## HOW TO COMPLETE THIS TASK:
Give the number of lines in the material below that include "important", and write nothing else.

## RECORDS FOR THIS TASK:
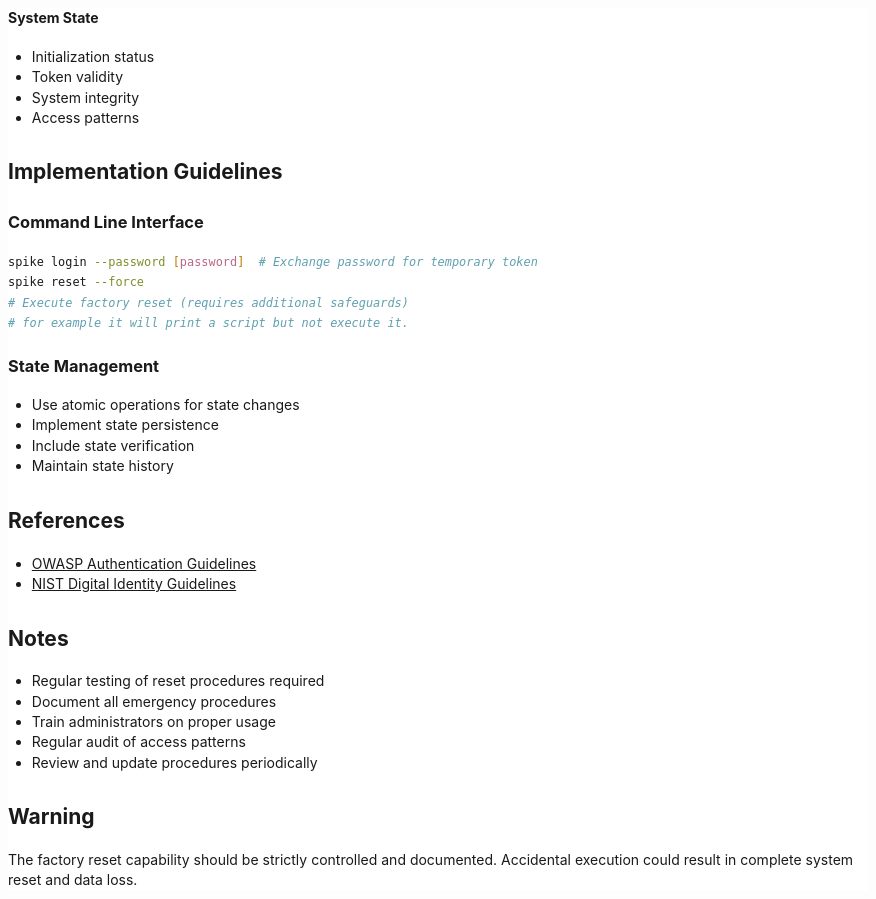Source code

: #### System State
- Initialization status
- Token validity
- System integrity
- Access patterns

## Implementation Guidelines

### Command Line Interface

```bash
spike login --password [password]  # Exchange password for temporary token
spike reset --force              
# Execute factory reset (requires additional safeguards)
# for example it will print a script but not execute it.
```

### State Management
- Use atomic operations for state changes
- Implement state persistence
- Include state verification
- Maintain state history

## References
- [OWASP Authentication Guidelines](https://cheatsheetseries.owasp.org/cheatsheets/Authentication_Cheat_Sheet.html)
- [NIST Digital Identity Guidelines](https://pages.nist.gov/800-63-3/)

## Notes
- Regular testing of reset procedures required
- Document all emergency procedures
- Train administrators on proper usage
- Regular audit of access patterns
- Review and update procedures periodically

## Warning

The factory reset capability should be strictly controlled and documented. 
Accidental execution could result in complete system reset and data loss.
...
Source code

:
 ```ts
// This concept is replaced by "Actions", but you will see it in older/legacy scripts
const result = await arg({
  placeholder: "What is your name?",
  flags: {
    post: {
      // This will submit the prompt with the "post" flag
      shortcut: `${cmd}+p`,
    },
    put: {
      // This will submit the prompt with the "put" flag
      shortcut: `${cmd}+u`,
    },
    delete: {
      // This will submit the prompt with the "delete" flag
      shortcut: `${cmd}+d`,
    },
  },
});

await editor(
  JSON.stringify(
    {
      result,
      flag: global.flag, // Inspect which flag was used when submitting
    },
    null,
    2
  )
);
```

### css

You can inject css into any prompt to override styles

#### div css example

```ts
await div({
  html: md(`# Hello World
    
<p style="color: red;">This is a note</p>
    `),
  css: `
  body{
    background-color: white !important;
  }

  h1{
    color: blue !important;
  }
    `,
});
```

## RESPONSE AREA:
2